[Start of section]

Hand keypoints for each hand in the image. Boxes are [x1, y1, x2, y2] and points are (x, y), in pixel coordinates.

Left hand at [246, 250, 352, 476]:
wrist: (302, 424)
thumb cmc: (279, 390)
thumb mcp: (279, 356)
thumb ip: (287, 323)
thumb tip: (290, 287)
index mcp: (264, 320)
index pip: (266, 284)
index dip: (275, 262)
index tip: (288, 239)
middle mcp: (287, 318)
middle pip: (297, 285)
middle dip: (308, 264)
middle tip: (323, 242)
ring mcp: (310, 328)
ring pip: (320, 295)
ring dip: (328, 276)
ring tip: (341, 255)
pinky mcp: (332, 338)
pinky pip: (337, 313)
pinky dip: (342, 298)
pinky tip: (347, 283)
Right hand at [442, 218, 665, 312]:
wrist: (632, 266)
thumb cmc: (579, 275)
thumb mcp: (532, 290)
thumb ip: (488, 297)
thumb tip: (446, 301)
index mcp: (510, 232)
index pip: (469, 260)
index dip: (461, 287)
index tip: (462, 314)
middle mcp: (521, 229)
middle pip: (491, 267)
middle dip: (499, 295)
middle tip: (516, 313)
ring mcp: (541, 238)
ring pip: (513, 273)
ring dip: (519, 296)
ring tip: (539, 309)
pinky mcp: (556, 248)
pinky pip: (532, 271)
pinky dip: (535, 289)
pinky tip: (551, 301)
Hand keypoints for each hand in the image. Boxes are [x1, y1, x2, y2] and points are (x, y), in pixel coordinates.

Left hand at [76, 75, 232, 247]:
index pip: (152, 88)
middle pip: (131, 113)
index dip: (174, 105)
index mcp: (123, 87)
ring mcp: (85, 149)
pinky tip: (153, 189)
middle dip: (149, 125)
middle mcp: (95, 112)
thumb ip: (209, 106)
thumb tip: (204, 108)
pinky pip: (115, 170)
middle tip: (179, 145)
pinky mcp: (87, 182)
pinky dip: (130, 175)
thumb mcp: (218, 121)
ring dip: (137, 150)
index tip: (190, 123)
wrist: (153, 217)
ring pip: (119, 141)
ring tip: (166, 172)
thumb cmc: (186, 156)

[End of section]

--- WHAT IS REQUIRED ---
In the listing above, which lines include the string "index"? Return every one of them.

--- ANSWER BOX ---
index mcp: (264, 320)
index pip: (266, 284)
index dip: (275, 262)
index tip: (288, 239)
index mcp: (510, 232)
index pip: (469, 260)
index dip: (461, 287)
index tip: (462, 314)
index pip: (152, 88)
index dip: (174, 105)
index mcp: (123, 87)
index tip: (190, 123)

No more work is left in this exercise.